═══ Dataset entries

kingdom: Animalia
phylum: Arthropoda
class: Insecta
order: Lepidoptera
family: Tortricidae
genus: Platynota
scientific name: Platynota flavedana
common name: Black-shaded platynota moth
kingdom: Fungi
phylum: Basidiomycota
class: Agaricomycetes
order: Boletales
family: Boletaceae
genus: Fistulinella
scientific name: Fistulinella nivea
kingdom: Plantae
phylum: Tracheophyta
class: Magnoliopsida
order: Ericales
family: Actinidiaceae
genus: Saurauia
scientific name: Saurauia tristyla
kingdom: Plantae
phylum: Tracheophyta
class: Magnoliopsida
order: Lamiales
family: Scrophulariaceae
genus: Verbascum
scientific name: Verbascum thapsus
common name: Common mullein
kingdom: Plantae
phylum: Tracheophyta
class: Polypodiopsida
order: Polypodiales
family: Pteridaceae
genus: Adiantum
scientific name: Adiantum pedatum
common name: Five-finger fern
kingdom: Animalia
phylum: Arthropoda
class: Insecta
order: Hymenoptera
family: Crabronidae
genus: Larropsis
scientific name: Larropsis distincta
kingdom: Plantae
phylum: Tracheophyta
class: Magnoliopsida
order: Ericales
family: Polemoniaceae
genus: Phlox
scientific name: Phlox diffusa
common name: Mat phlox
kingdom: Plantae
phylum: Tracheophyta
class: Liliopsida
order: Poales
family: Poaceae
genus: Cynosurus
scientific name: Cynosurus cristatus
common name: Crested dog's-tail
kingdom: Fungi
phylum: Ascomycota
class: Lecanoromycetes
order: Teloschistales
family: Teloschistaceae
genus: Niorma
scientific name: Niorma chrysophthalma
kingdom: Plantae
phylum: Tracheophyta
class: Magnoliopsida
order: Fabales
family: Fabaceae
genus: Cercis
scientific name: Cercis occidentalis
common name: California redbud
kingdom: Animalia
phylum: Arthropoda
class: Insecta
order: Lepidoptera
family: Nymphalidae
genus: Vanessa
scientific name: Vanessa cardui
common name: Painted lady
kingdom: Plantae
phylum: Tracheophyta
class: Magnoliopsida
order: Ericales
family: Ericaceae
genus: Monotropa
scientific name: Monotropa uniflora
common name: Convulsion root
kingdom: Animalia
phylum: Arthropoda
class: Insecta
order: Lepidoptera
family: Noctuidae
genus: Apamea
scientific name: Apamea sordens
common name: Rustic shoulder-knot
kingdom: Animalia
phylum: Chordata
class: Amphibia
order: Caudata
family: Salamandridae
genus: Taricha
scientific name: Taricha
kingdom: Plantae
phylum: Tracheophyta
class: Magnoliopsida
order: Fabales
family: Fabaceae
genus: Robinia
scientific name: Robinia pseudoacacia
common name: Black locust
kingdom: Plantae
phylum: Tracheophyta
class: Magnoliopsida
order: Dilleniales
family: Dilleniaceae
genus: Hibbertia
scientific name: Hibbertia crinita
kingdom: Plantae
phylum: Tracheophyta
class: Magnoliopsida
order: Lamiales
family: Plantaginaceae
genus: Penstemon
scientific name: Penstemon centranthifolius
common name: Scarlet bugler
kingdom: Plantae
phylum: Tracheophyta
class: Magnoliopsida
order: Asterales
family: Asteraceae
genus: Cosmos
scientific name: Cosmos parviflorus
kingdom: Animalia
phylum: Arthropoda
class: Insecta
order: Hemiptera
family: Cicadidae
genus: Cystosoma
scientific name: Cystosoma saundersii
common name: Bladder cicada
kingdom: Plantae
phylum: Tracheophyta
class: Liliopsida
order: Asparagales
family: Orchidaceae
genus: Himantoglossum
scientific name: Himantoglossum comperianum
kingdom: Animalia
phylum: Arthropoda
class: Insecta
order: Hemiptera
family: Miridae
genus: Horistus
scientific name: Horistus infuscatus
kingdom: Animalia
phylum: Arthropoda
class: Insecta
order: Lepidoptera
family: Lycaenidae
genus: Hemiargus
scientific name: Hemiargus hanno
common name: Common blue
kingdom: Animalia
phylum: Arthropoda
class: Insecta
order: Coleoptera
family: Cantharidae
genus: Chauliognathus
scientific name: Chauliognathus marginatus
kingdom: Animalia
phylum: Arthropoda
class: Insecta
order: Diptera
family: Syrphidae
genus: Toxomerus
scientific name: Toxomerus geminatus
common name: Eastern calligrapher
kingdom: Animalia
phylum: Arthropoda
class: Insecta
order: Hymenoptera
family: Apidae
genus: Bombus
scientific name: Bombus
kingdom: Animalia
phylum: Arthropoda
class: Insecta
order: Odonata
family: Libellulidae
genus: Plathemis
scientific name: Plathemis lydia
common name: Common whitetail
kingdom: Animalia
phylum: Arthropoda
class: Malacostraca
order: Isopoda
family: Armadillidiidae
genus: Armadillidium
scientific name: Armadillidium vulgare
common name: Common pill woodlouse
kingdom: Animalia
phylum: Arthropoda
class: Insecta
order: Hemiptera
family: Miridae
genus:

══════

Copy every line of the records above word for word, with nothing changed.

kingdom: Animalia
phylum: Arthropoda
class: Insecta
order: Lepidoptera
family: Tortricidae
genus: Platynota
scientific name: Platynota flavedana
common name: Black-shaded platynota moth
kingdom: Fungi
phylum: Basidiomycota
class: Agaricomycetes
order: Boletales
family: Boletaceae
genus: Fistulinella
scientific name: Fistulinella nivea
kingdom: Plantae
phylum: Tracheophyta
class: Magnoliopsida
order: Ericales
family: Actinidiaceae
genus: Saurauia
scientific name: Saurauia tristyla
kingdom: Plantae
phylum: Tracheophyta
class: Magnoliopsida
order: Lamiales
family: Scrophulariaceae
genus: Verbascum
scientific name: Verbascum thapsus
common name: Common mullein
kingdom: Plantae
phylum: Tracheophyta
class: Polypodiopsida
order: Polypodiales
family: Pteridaceae
genus: Adiantum
scientific name: Adiantum pedatum
common name: Five-finger fern
kingdom: Animalia
phylum: Arthropoda
class: Insecta
order: Hymenoptera
family: Crabronidae
genus: Larropsis
scientific name: Larropsis distincta
kingdom: Plantae
phylum: Tracheophyta
class: Magnoliopsida
order: Ericales
family: Polemoniaceae
genus: Phlox
scientific name: Phlox diffusa
common name: Mat phlox
kingdom: Plantae
phylum: Tracheophyta
class: Liliopsida
order: Poales
family: Poaceae
genus: Cynosurus
scientific name: Cynosurus cristatus
common name: Crested dog's-tail
kingdom: Fungi
phylum: Ascomycota
class: Lecanoromycetes
order: Teloschistales
family: Teloschistaceae
genus: Niorma
scientific name: Niorma chrysophthalma
kingdom: Plantae
phylum: Tracheophyta
class: Magnoliopsida
order: Fabales
family: Fabaceae
genus: Cercis
scientific name: Cercis occidentalis
common name: California redbud
kingdom: Animalia
phylum: Arthropoda
class: Insecta
order: Lepidoptera
family: Nymphalidae
genus: Vanessa
scientific name: Vanessa cardui
common name: Painted lady
kingdom: Plantae
phylum: Tracheophyta
class: Magnoliopsida
order: Ericales
family: Ericaceae
genus: Monotropa
scientific name: Monotropa uniflora
common name: Convulsion root
kingdom: Animalia
phylum: Arthropoda
class: Insecta
order: Lepidoptera
family: Noctuidae
genus: Apamea
scientific name: Apamea sordens
common name: Rustic shoulder-knot
kingdom: Animalia
phylum: Chordata
class: Amphibia
order: Caudata
family: Salamandridae
genus: Taricha
scientific name: Taricha
kingdom: Plantae
phylum: Tracheophyta
class: Magnoliopsida
order: Fabales
family: Fabaceae
genus: Robinia
scientific name: Robinia pseudoacacia
common name: Black locust
kingdom: Plantae
phylum: Tracheophyta
class: Magnoliopsida
order: Dilleniales
family: Dilleniaceae
genus: Hibbertia
scientific name: Hibbertia crinita
kingdom: Plantae
phylum: Tracheophyta
class: Magnoliopsida
order: Lamiales
family: Plantaginaceae
genus: Penstemon
scientific name: Penstemon centranthifolius
common name: Scarlet bugler
kingdom: Plantae
phylum: Tracheophyta
class: Magnoliopsida
order: Asterales
family: Asteraceae
genus: Cosmos
scientific name: Cosmos parviflorus
kingdom: Animalia
phylum: Arthropoda
class: Insecta
order: Hemiptera
family: Cicadidae
genus: Cystosoma
scientific name: Cystosoma saundersii
common name: Bladder cicada
kingdom: Plantae
phylum: Tracheophyta
class: Liliopsida
order: Asparagales
family: Orchidaceae
genus: Himantoglossum
scientific name: Himantoglossum comperianum
kingdom: Animalia
phylum: Arthropoda
class: Insecta
order: Hemiptera
family: Miridae
genus: Horistus
scientific name: Horistus infuscatus
kingdom: Animalia
phylum: Arthropoda
class: Insecta
order: Lepidoptera
family: Lycaenidae
genus: Hemiargus
scientific name: Hemiargus hanno
common name: Common blue
kingdom: Animalia
phylum: Arthropoda
class: Insecta
order: Coleoptera
family: Cantharidae
genus: Chauliognathus
scientific name: Chauliognathus marginatus
kingdom: Animalia
phylum: Arthropoda
class: Insecta
order: Diptera
family: Syrphidae
genus: Toxomerus
scientific name: Toxomerus geminatus
common name: Eastern calligrapher
kingdom: Animalia
phylum: Arthropoda
class: Insecta
order: Hymenoptera
family: Apidae
genus: Bombus
scientific name: Bombus
kingdom: Animalia
phylum: Arthropoda
class: Insecta
order: Odonata
family: Libellulidae
genus: Plathemis
scientific name: Plathemis lydia
common name: Common whitetail
kingdom: Animalia
phylum: Arthropoda
class: Malacostraca
order: Isopoda
family: Armadillidiidae
genus: Armadillidium
scientific name: Armadillidium vulgare
common name: Common pill woodlouse
kingdom: Animalia
phylum: Arthropoda
class: Insecta
order: Hemiptera
family: Miridae
genus:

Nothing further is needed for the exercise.